EXERCISE DATA ->
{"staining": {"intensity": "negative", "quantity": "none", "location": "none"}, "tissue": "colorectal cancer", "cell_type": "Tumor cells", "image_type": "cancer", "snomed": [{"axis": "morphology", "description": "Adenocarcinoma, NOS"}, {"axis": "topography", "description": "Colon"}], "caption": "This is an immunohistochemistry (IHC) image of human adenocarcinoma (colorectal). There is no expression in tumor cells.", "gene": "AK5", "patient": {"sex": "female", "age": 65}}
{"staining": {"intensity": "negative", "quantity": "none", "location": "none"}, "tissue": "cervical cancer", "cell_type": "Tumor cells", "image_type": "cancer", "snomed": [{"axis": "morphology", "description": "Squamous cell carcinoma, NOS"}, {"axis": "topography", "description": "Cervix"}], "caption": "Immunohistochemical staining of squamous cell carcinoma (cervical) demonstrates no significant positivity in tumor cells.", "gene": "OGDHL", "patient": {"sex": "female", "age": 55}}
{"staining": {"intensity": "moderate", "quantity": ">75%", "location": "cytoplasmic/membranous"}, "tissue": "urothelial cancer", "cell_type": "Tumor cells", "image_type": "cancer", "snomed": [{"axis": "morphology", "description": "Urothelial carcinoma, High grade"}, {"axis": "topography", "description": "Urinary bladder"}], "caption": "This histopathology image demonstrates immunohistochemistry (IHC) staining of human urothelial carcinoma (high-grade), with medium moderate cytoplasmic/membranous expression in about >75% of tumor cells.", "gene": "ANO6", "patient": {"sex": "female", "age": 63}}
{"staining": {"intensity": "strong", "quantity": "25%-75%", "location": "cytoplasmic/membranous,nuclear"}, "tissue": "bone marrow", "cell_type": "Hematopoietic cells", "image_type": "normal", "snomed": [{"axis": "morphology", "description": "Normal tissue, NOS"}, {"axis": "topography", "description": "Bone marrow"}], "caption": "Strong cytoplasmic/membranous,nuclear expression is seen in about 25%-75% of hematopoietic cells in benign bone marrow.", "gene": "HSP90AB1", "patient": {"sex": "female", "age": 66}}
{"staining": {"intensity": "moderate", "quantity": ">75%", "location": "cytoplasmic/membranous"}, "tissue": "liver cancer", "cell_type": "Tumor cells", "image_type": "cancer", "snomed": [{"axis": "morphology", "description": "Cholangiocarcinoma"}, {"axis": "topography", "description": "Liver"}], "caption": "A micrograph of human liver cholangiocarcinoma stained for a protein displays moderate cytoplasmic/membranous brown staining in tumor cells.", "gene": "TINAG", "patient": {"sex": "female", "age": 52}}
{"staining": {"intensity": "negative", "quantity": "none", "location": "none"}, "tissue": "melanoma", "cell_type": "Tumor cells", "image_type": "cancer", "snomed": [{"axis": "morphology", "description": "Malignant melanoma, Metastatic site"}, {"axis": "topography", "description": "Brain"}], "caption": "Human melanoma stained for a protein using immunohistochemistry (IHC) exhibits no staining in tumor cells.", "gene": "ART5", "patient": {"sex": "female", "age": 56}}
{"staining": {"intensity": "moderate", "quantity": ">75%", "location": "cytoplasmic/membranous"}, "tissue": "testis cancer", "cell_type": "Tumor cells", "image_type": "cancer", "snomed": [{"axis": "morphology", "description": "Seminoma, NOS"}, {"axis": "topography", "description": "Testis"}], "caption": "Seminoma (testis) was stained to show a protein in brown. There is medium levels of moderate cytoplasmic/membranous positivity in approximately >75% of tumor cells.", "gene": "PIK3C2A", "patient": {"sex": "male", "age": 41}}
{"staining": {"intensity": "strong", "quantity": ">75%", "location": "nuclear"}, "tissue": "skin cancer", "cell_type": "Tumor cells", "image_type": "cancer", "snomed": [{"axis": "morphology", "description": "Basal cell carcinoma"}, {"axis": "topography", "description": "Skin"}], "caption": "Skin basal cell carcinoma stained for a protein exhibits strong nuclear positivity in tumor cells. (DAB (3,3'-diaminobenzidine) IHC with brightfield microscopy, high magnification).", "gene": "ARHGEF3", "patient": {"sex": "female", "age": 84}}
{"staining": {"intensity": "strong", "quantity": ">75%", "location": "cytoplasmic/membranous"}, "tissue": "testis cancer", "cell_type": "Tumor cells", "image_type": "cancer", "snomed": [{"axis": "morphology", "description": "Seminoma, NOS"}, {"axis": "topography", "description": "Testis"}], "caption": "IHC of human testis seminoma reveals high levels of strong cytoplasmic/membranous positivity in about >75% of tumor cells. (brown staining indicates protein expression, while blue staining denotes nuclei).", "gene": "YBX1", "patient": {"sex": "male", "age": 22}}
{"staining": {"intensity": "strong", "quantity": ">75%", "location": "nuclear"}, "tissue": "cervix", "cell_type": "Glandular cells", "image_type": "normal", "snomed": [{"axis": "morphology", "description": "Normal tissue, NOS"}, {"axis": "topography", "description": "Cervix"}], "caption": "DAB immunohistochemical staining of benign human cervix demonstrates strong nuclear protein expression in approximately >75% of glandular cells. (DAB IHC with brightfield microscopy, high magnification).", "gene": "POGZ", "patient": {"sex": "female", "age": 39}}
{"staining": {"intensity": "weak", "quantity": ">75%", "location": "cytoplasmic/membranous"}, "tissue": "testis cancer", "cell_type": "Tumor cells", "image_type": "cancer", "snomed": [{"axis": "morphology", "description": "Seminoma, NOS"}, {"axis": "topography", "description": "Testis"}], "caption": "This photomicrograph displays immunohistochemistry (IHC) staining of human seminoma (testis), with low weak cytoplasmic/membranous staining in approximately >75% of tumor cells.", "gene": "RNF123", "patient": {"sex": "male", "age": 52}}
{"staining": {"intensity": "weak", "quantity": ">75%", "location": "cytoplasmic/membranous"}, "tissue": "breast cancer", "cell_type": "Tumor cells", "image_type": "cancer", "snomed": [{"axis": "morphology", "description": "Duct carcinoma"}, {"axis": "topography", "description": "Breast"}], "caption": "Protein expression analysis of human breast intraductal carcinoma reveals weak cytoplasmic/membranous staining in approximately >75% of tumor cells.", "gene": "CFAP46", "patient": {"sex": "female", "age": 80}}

WHAT YOU HAVE TO DO ->
Please give an exact restatement of only the lines from the beginning of the material above to the line with "staining of squamous", inclusive.

EXERCISE RESULT ->
{"staining": {"intensity": "negative", "quantity": "none", "location": "none"}, "tissue": "colorectal cancer", "cell_type": "Tumor cells", "image_type": "cancer", "snomed": [{"axis": "morphology", "description": "Adenocarcinoma, NOS"}, {"axis": "topography", "description": "Colon"}], "caption": "This is an immunohistochemistry (IHC) image of human adenocarcinoma (colorectal). There is no expression in tumor cells.", "gene": "AK5", "patient": {"sex": "female", "age": 65}}
{"staining": {"intensity": "negative", "quantity": "none", "location": "none"}, "tissue": "cervical cancer", "cell_type": "Tumor cells", "image_type": "cancer", "snomed": [{"axis": "morphology", "description": "Squamous cell carcinoma, NOS"}, {"axis": "topography", "description": "Cervix"}], "caption": "Immunohistochemical staining of squamous cell carcinoma (cervical) demonstrates no significant positivity in tumor cells.", "gene": "OGDHL", "patient": {"sex": "female", "age": 55}}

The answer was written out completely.